The main point that Ed made is that situations like Lowe's, Aki's, JGP's, aren't going to happen in future. That's a bit of a "NZ" only problem, because those players need to reach such a high standard to be chosen by the All Blacks, were as a country like Ireland wants them a lot earlier like that. This is basically the 'ready in 3 years' concept Ireland relied on, versus the '5 years and they've left' concept' were that player is now ready to be chosen by the All Blacks (given a contract to play Super, ala SBW, and hopefully Manu).


The 'mercenary' thing that will take longer to expire, and which I was referring to, is the grandparents rule. The new kids coming through now aren't going to have as many gp born overseas, so the amount of players that can leave with a prospect of International rugby offer are going to drop dramatically at some point. All these kiwi fellas playing for a PI, is going to stop sadly.


The new era problem that will replace those old concerns is now French and Japanese clubs (doing the same as NRL teams have done for decades by) picking kids out of school. The problem here is not so much a national identity one, than it is a farm system where 9 in 10 players are left with nothing. A stunted education and no support in a foreign country (well they'll get kicked out of those countries were they don't in Australia).


It's the same sort of situation were NZ would be the big guy, but there weren't many downsides with it. The only one I can think was brought up but a poster on this site, I can't recall who it was, but he seemed to know a lot of kids coming from the Islands weren't really given the capability to fly back home during school xms holidays etc. That is probably something that should be fixed by the union. Otherwise getting someone like Fakatava over here for his last year of school definitely results in NZ being able to pick the cherries off the top but it also allows that player to develop and be able to represent Tonga and under age and possibly even later in his career.

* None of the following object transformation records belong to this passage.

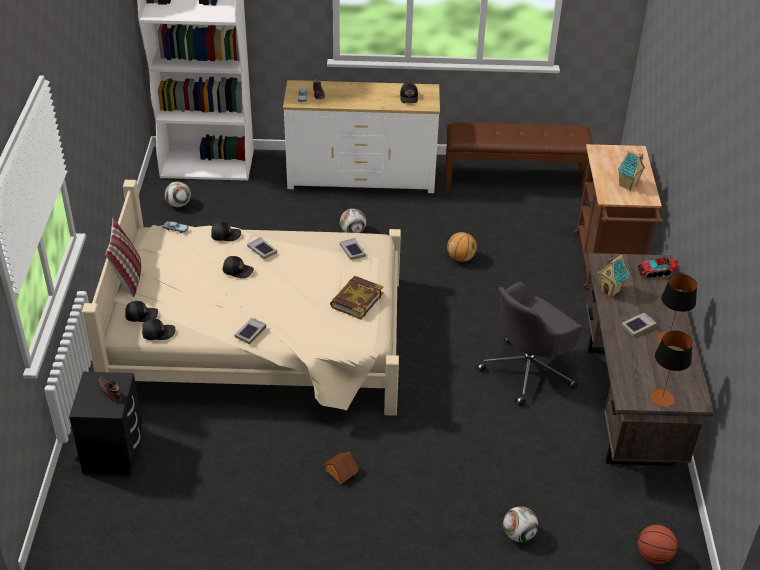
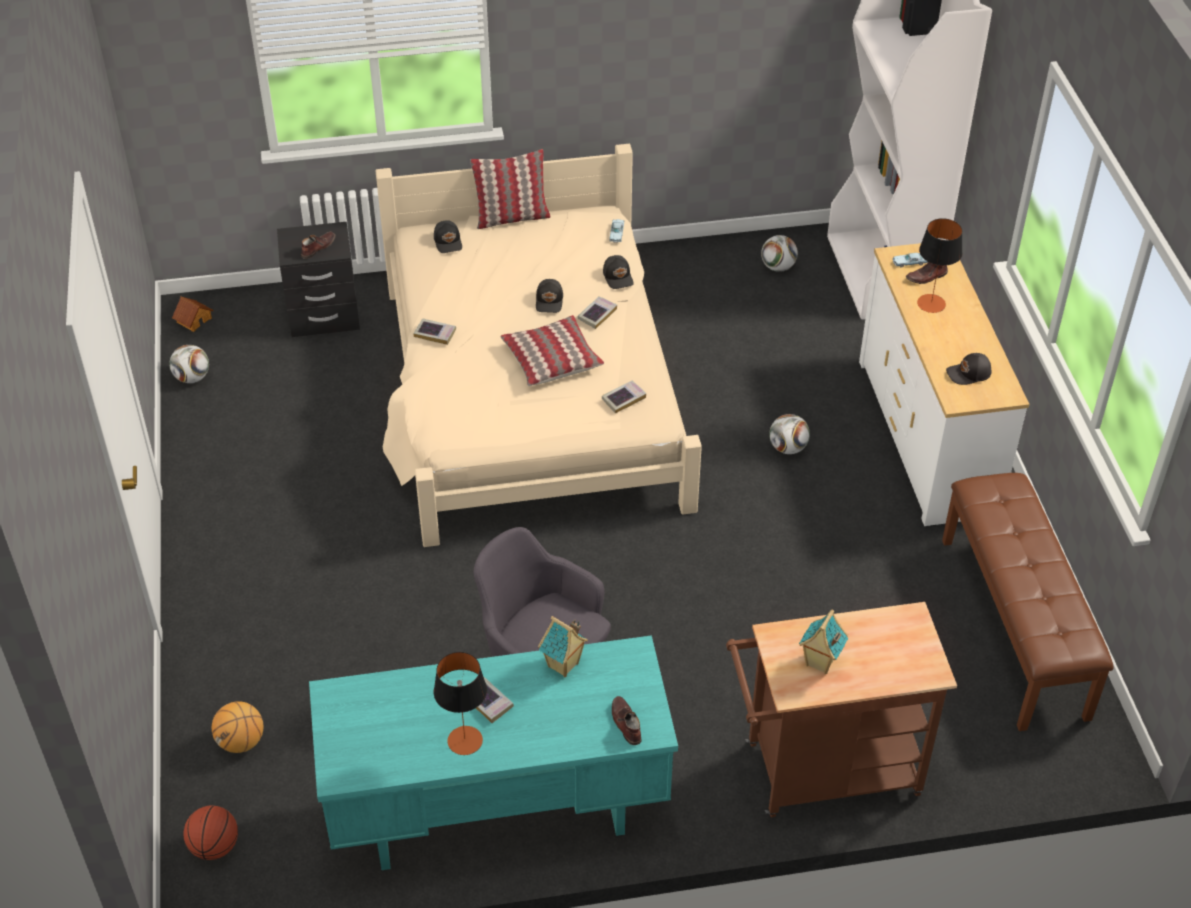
camera: 80 degrees right, 5 degrees up
(158, 332) = (421, 262): black cap -> none
(299, 279) = (551, 359): none -> pillow
(340, 472) = (319, 508): toy house -> toy house (194, 320)
(356, 300) = (521, 418): book -> none
(461, 258) = (772, 578): basketball -> basketball (241, 742)
(518, 534) = (238, 694): football -> football (192, 378)
(629, 405) = (496, 811): brown desk -> turquoise desk
(655, 272) = (625, 723): toy truck -> brown shoe
(662, 398) = (337, 733): table lamp -> table lamp (931, 303)

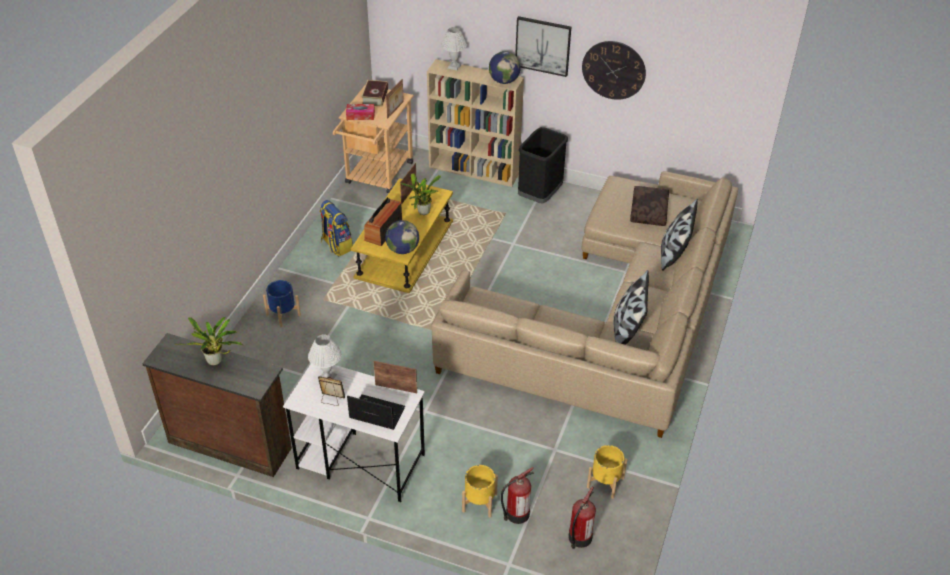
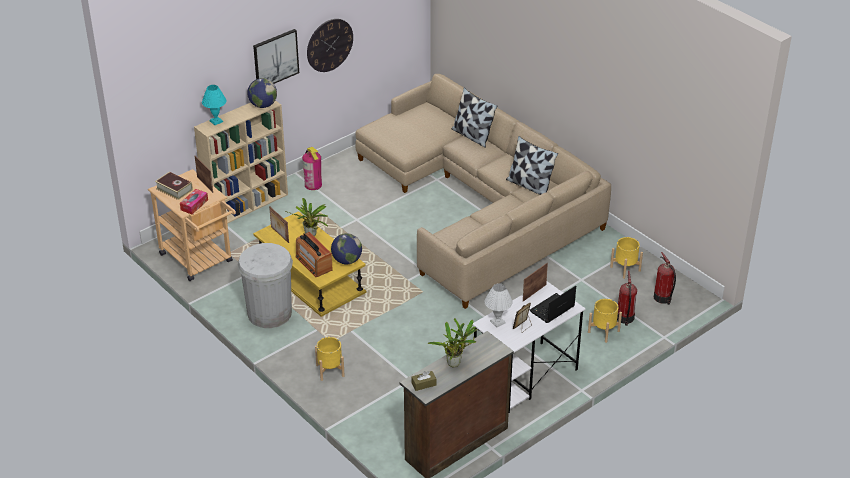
camera: 60 degrees left, 5 degrees down
(171, 351) = (423, 384): none -> brown tissue box
(283, 315) = (330, 370): blue planter -> yellow planter
(336, 245) = (269, 313): backpack -> white trash can
(454, 66) = (216, 121): white table lamp -> turquoise table lamp
(540, 196) = (313, 185): black trash can -> fire extinguisher
(649, 211) = (419, 127): brown pillow -> none

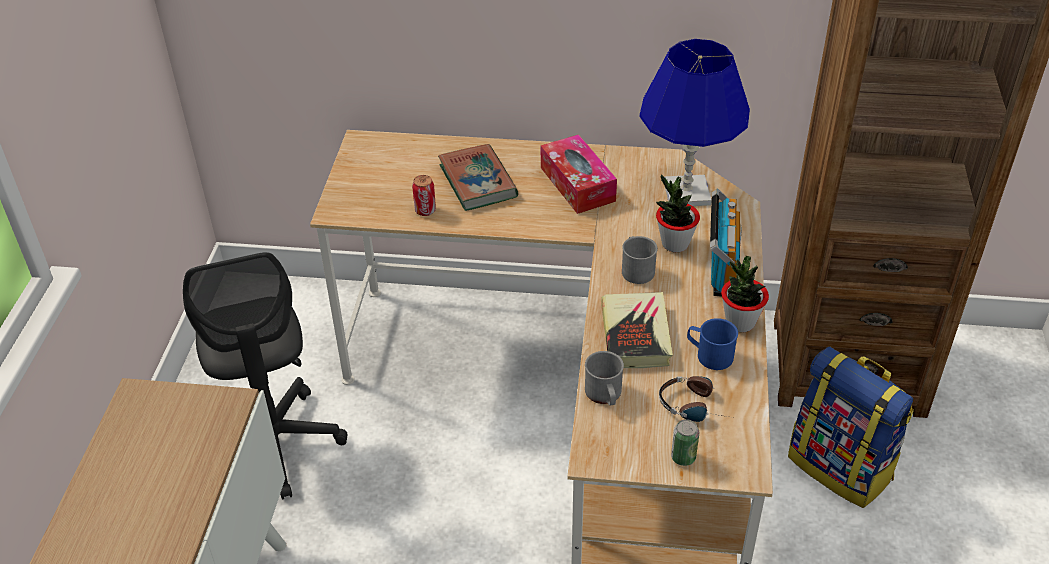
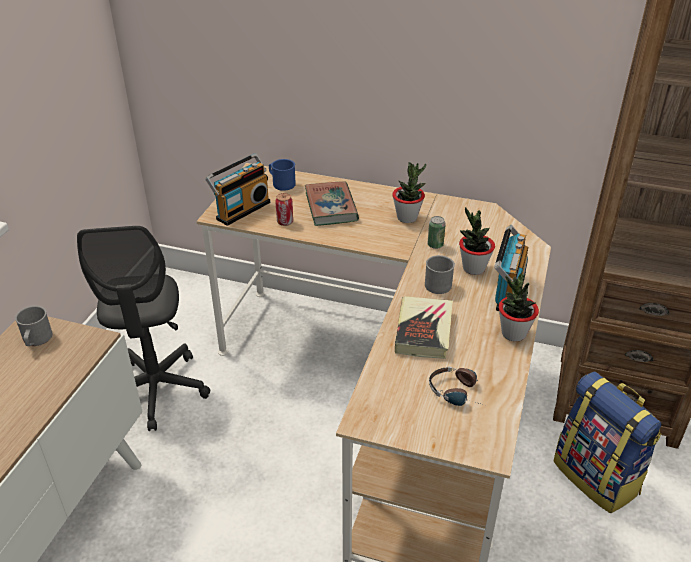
camera: 10 degrees right, 5 degrees down
(364, 200) = (241, 210): none -> radio
(577, 184) = (407, 217): tissue box -> potted plant
(604, 395) = (385, 374): grey mug -> grey mug (36, 340)
(683, 457) = (438, 433): can -> can (435, 245)
(686, 192) = (492, 233): blue table lamp -> none
(709, 355) = (481, 355): blue mug -> blue mug (281, 183)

Where as a kid being taken from NZ is arguably going to be worse off in every respect other than perhaps money. Not going to develop as a person, not going to develop as a player as much, so I have a lotof sympathy for NZs case that I don't include them in that group but I certainly see where you're coming from and it encourages other countries to think they can do the same while not realising they're making a much worse experience/situation.